Dans le silence de son cœur, il dit adieu à son trône, et à son palais, et salua pour la dernière fois son magnifique monument, la fameuse forteresse de Sis. Il ordonna de le transporter, en palanquin ou sur un char, n'importe il demanderait.

On était au printemps. Les vallées, les sommets des collines se couvraient de fleurs, qui les paraient de leurs couleurs et les embaumaient de leurs parfums. Les hauts plateaux de la Cilicie revêtus de leur beauté ordinaire, semblaient plutôt s'être préparés pour une joyeuse fête que pour la dernière heure d'un mourant. A travers cette route découverte, par la vue du sublime temple de la nature, Léon semblait pénétrer au vrai, au plus saint temple divin: il ordonna de s'acheminer doucement vers le monastère d'Aguenère. C'est dans ce monastère, son propre édifice, qui lui plaisait plus que tous les autres lieux saints de Sissouan, qu'il voulut reposer sa glorieuse tête fatiguée.

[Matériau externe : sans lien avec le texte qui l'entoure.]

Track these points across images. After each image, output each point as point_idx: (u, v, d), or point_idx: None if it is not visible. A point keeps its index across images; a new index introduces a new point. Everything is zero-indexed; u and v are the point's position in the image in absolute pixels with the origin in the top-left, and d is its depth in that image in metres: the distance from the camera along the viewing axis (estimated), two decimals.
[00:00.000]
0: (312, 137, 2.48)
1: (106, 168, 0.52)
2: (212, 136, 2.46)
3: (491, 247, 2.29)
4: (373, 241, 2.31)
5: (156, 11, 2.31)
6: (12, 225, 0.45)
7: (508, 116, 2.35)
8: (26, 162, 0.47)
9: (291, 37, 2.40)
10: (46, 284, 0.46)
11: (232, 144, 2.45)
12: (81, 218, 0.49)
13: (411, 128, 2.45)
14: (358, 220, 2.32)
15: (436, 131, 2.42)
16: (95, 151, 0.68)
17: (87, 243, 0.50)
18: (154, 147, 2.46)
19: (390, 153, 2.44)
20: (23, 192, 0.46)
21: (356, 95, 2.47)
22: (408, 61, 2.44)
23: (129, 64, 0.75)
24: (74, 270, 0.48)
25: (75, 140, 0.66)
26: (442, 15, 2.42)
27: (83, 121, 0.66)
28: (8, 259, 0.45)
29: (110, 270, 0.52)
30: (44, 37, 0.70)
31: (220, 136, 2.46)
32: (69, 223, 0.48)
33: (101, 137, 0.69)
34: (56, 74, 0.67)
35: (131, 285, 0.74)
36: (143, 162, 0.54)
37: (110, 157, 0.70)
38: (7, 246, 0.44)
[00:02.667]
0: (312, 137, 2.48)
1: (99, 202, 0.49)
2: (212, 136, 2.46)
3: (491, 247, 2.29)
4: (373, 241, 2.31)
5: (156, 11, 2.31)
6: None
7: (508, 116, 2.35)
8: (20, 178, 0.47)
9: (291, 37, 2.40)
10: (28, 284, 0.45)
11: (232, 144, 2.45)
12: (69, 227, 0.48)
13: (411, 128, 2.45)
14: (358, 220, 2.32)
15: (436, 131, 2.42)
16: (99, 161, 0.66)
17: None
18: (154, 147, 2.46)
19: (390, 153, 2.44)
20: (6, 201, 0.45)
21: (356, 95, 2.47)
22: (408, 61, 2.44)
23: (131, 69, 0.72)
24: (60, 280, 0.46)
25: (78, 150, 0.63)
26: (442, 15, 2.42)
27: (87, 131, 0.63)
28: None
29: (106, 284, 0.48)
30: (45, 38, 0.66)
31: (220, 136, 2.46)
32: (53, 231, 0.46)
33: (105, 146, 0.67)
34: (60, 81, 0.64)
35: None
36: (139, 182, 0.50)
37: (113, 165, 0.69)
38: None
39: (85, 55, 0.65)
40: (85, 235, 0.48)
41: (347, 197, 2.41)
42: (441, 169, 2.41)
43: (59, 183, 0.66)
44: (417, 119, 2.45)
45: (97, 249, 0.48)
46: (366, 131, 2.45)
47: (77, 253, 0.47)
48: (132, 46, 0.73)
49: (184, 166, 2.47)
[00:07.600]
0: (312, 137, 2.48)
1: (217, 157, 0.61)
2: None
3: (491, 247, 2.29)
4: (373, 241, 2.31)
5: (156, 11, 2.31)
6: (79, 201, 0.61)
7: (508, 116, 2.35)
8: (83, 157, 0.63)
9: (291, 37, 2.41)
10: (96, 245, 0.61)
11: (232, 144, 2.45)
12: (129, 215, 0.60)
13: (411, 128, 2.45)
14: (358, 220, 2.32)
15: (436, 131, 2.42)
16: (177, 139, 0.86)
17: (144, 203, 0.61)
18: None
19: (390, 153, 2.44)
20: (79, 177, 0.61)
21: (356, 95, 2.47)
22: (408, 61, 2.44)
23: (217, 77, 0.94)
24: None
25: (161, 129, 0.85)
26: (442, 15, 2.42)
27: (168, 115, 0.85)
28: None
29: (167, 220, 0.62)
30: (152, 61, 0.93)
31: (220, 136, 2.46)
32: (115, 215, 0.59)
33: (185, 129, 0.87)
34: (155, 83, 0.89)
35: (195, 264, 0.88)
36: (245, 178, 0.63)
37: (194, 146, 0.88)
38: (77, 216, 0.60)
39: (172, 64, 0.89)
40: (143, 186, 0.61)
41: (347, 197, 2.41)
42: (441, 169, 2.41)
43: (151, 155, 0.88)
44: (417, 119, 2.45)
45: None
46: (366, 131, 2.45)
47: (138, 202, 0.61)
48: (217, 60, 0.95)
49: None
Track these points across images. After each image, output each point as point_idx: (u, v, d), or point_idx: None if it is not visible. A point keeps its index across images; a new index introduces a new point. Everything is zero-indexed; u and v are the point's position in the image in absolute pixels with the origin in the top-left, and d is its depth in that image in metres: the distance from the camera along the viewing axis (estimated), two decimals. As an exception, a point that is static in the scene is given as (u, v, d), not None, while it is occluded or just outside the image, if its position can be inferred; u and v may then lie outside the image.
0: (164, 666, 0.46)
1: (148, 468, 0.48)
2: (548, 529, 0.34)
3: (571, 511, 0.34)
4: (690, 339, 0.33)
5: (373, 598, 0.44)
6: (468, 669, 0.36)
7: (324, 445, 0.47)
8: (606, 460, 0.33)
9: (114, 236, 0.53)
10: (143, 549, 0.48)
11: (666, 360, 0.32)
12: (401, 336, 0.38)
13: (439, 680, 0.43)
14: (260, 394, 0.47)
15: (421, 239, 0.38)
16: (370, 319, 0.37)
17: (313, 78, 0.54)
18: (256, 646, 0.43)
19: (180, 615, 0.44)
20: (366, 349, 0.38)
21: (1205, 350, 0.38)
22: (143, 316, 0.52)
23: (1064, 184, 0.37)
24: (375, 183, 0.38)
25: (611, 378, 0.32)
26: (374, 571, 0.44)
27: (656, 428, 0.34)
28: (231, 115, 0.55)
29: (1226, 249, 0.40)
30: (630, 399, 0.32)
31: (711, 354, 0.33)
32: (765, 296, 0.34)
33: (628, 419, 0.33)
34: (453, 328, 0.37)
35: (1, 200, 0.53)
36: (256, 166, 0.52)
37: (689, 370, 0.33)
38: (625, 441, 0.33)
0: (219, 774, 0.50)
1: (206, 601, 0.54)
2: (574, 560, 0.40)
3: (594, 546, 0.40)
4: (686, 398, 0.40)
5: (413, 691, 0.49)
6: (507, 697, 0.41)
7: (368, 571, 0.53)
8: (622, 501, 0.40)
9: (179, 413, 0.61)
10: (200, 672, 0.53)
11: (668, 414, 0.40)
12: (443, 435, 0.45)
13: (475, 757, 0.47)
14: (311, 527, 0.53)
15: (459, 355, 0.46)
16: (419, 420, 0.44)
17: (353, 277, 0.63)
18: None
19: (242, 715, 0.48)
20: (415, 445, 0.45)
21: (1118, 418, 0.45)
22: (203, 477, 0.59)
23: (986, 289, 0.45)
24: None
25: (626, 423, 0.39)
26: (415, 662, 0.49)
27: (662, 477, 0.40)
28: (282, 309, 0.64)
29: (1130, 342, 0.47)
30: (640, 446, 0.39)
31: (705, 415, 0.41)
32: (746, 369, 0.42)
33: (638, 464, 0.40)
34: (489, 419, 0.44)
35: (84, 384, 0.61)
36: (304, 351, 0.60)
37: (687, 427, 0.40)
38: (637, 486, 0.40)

Partout il faisait arrêter, il faisait venir près de lui ses dignitaires et les princes, leur donnait de sages conseils et les exhortait à s'aimer mutuellement; l'amour du prochain étant l'unique lien de la société. Il les exhortait encore à redoubler de courage pour défendre leur patrie dont il laissait le soin de l'agrandir à ses successeurs. C'est à eux qu'incomberait aussi le soin de repousser l'ennemi.

Il leur recommandait surtout et leur rappelait leur serment de rester fidèles à sa fille leur reine, à laquelle il donnait pour tuteurs ses principaux barons, Sir Adan, alors sénéchal du royaume et le connétable Constantin qu'il avait nommé intendant de son palais. Tous les deux furent désignés pour être les Baillis de Zabèle. Il recommandait au patriarche Jean de leur venir apporter son concours lorsque les circonstances le réclameraient. Dans ce moment solennel et si émouvant, il répétait aux barons qui étaient venus l' un après l' autre se joindre au cortège, les promesses formelles qu'ils avaient faites ainsi que lui-même, de couronner sans contestations, dès qu'il serait arrivé, le jeune prince royal de Hongrie, de l'unir à sa fille, héritière du trône, et de proclamer l'un roi, l'autre reine d'Arménie. A la fin, il leur fit renouveler leur serment au village de Merouan Léon fit arrêter le cortège; il sentit qu'il ne pourrait pas aller plus loin.

Il avait donné à chacun le conseil qu'il jugeait bon; et comme un dernier testament avant de faire éloigner tous ceux qui l'entouraient, il demanda à tous de prier pour lui, comme pour un autre simple mortel, et d'offrir le sacrifice de la vraie foi chrétienne. Il dit qu'il désirait être enterré dans le monastère d'Aguenère, il se rendait.

Resté seul, il se recueillit, pour ne plus penser qu'à son âme qui allait quitter son enveloppe mortelle. Dans sa dernière retraite, il fit venir son confesseur, intermédiaire entre lui et Dieu. C'était le plus célèbre Vartabied de ce temps, l'intime de S. Nersès de Lambroun, dont il avait hérité du zèle ardent, Grégoire de Skévra. Léon courba son front puissant sous la main qui le bénissait de la part de Dieu et lui rendit compte de sa vie avant de se présenter devant la justice divine. Puis « après avoir confessé la vraie doctrine de l'Église, ainsi que s'exprime l'historien, il reçut le saint viatique des mains du vénérable docteur, en rendant grâce à Dieu », en même temps qu'il lui remit son âme qu'il avait montrée si grande pendant sa vie.

Le jour d'éternelle mémoire, était le premier ou le second jour de Mai de l'année 1219; DCLXVIII de l'Ère arménienne. Léon avait dominé en tout 32 ans, comme Baron et comme Roi.

1 Beaucoup affirment que ce fut Salaheddin qui ordonna de faire ainsi, d'autres soutiennent que ce fut un autre prince d'Orient, un sultan musulman.